Extract
◆ ◆ ◆

[ 
https://issues.apache.org/jira/browse/HUDI-5077?page=com.atlassian.jira.plugin.system.issuetabpanels:comment-tabpanel&focusedCommentId=18010903#comment-18010903
 ] 

Harsha Gudladona commented on HUDI-5077:
----------------------------------------

We are interested in this feature and willing to work on it as well. Thinking 
through the current implementation below. Wouldn't it be simpler to find a 
commit that matches the topic of the deltastreamer? IOW, 
getLatestInstantAndCommitMetadataWithValidCheckpointInfo would become 
getLatestInstantAndCommitMetadataWithValidCheckpointInfoForTopic. We can make 
it user's responsibility to ensure 2 delta streamers do not run for the same 
topic, we can even go further to say if there is an inflight commit (not rolled 
back) for the same topic, gracefully exit. 
{code:java}
@VisibleForTesting
static Option<Checkpoint> 
resolveCheckpointBetweenConfigAndPrevCommit(HoodieTimeline commitsTimeline,
                                                                      
HoodieStreamer.Config streamerConfig,
                                                                      
TypedProperties props) throws IOException {
  Option<Checkpoint> resumeCheckpoint = Option.empty();
  // has deltacommit and this is a MOR table, then we should get checkpoint 
from .deltacommit
  // if changing from mor to cow, before changing we must do a full compaction, 
so we can only consider .commit in such case
  if (streamerConfig.tableType.equals(HoodieTableType.MERGE_ON_READ.name())) {
    // try get checkpoint from commits(including commit and deltacommit)
    // in COW migrating to MOR case, the first batch of the deltastreamer will 
lost the checkpoint from COW table, cause the dataloss
    HoodieTimeline deltaCommitTimeline = commitsTimeline.filter(instant -> 
instant.getAction().equals(HoodieTimeline.DELTA_COMMIT_ACTION));
    if (!deltaCommitTimeline.empty()) {
      commitsTimeline = deltaCommitTimeline;
    }
  }
  Option<HoodieInstant> lastCommit = commitsTimeline.lastInstant();
  if (lastCommit.isPresent()) {
    // if previous commit metadata did not have the checkpoint key, try 
traversing previous commits until we find one.
    Option<HoodieCommitMetadata> commitMetadataOption = 
getLatestCommitMetadataWithValidCheckpointInfo(commitsTimeline);
    int writeTableVersion = ConfigUtils.getIntWithAltKeys(props, 
HoodieWriteConfig.WRITE_TABLE_VERSION);
    if (commitMetadataOption.isPresent()) {
      HoodieCommitMetadata commitMetadata = commitMetadataOption.get();
      Checkpoint checkpointFromCommit = 
CheckpointUtils.getCheckpoint(commitMetadata);
      LOG.debug("Checkpoint reset from metadata: " + 
checkpointFromCommit.getCheckpointResetKey());
      if (ignoreCkpCfgPrevailsOverCkpFromPrevCommit(streamerConfig, 
checkpointFromCommit)) {
        // we ignore any existing checkpoint and start ingesting afresh
        resumeCheckpoint = Option.empty();
      } else if (ckpOverrideCfgPrevailsOverCkpFromPrevCommit(streamerConfig, 
checkpointFromCommit)) {
        resumeCheckpoint = Option.of(buildCheckpointFromConfigOverride(
            streamerConfig.sourceClassName, writeTableVersion, 
streamerConfig.checkpoint));
      } else if (shouldUseCkpFromPrevCommit(checkpointFromCommit)) {
        //if previous checkpoint is an empty string, skip resume use 
Option.empty()

◆ ◆ ◆

Using the information
(a) Please copy the HUDI-5077 comment again, starting at the words "Harsha Gudladona commented" and stopping after "topic, gracefully exit.", and swap "inflight commit" for "pending commit".
(b) In the HUDI-5077 comment, what new name is proposed for getLatestInstantAndCommitMetadataWithValidCheckpointInfo?

◆ ◆ ◆

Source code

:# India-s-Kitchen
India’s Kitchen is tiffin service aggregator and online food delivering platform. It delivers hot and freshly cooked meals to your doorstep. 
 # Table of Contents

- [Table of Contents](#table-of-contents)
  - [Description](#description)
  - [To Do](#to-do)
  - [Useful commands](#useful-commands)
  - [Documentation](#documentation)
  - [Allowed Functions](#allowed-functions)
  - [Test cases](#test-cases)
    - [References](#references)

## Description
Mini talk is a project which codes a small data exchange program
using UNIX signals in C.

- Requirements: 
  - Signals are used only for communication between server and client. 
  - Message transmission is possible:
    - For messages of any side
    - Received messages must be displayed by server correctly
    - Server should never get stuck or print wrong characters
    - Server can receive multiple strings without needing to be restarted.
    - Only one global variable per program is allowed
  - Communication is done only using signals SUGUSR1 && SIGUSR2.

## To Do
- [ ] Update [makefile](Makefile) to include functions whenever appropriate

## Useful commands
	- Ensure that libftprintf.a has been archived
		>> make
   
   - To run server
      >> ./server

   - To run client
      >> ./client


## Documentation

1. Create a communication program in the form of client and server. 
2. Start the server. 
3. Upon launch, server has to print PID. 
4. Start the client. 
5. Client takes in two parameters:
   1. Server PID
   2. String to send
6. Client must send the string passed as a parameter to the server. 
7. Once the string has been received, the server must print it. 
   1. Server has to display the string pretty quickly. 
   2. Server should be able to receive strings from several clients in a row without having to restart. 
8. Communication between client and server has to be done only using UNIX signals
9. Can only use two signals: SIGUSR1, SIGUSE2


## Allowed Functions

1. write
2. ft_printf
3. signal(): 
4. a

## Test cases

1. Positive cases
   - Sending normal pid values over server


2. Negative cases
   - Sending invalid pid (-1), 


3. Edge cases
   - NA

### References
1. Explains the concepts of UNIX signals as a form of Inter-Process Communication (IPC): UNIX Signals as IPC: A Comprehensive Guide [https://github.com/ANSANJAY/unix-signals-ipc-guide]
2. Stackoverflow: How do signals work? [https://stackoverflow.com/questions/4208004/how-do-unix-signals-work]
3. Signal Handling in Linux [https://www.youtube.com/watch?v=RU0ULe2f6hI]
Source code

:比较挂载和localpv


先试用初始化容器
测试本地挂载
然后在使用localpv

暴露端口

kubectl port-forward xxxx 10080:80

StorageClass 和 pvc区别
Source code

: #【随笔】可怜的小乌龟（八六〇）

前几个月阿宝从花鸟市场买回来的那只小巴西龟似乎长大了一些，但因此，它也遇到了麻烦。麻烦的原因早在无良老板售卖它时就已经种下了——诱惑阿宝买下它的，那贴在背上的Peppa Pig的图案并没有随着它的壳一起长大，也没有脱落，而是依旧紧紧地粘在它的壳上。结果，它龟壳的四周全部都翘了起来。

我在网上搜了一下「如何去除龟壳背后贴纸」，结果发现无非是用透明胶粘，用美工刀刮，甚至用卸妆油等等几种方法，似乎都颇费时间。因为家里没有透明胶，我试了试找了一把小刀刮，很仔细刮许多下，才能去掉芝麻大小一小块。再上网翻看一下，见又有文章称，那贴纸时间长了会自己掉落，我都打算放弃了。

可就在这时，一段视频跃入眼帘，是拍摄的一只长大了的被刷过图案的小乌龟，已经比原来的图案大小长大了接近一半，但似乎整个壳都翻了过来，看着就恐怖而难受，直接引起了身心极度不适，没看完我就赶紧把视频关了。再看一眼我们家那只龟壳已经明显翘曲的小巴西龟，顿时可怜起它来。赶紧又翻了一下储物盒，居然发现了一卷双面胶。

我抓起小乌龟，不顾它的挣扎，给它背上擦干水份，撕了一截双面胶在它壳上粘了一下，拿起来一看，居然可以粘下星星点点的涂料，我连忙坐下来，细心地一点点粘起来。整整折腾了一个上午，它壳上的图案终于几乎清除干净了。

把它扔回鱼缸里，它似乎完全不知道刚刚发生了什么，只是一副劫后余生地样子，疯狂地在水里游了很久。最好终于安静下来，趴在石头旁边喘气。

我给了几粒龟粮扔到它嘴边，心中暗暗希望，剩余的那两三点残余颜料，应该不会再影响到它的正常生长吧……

◆ ◆ ◆

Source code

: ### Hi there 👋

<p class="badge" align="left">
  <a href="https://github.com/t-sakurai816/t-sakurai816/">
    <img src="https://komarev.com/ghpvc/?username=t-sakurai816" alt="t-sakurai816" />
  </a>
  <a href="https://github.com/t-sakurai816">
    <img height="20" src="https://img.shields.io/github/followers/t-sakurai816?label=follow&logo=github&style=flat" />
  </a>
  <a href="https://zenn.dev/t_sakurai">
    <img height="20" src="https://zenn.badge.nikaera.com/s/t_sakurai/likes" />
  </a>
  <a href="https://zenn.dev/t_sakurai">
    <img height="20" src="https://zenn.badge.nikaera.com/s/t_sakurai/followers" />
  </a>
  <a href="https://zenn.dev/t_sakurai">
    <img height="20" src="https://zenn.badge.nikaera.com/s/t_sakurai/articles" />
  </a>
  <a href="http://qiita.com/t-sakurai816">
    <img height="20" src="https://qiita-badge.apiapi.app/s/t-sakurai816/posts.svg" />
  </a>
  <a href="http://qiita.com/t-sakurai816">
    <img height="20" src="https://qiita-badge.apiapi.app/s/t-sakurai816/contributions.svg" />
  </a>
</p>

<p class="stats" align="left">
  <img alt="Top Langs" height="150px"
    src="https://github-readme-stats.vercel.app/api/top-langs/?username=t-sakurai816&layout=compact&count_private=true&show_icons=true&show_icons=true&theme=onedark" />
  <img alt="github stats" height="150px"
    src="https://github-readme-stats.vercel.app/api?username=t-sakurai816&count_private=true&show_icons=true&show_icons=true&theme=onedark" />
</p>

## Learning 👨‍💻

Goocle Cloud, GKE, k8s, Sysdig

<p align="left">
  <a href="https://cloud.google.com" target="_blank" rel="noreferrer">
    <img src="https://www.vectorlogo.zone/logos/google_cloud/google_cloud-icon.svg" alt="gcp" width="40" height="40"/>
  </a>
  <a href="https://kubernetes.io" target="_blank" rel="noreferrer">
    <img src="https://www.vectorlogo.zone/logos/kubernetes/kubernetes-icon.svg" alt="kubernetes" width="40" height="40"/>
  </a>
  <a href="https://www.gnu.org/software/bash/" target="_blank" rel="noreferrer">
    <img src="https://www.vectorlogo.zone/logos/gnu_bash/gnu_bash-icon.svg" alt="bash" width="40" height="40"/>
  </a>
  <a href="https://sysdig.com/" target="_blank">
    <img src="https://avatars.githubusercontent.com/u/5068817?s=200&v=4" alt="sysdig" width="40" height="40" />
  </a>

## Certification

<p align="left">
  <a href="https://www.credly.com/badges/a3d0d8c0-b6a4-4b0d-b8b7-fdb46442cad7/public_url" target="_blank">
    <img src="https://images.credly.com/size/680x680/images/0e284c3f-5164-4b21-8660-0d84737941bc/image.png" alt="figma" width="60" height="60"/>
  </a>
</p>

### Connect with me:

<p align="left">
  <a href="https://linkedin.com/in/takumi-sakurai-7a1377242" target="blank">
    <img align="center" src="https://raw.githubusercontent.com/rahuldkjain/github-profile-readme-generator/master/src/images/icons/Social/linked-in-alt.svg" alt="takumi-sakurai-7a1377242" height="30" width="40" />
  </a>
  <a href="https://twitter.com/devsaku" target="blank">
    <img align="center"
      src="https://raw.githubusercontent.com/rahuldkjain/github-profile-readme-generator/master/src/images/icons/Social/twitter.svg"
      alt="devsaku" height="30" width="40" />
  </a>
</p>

◆ ◆ ◆

Solutions below
(a)
Harsha Gudladona commented on HUDI-5077:
----------------------------------------

We are interested in this feature and willing to work on it as well. Thinking 
through the current implementation below. Wouldn't it be simpler to find a 
commit that matches the topic of the deltastreamer? IOW, 
getLatestInstantAndCommitMetadataWithValidCheckpointInfo would become 
getLatestInstantAndCommitMetadataWithValidCheckpointInfoForTopic. We can make 
it user's responsibility to ensure 2 delta streamers do not run for the same 
topic, we can even go further to say if there is an pending commit (not rolled 
back) for the same topic, gracefully exit.

(b) getLatestInstantAndCommitMetadataWithValidCheckpointInfoForTopic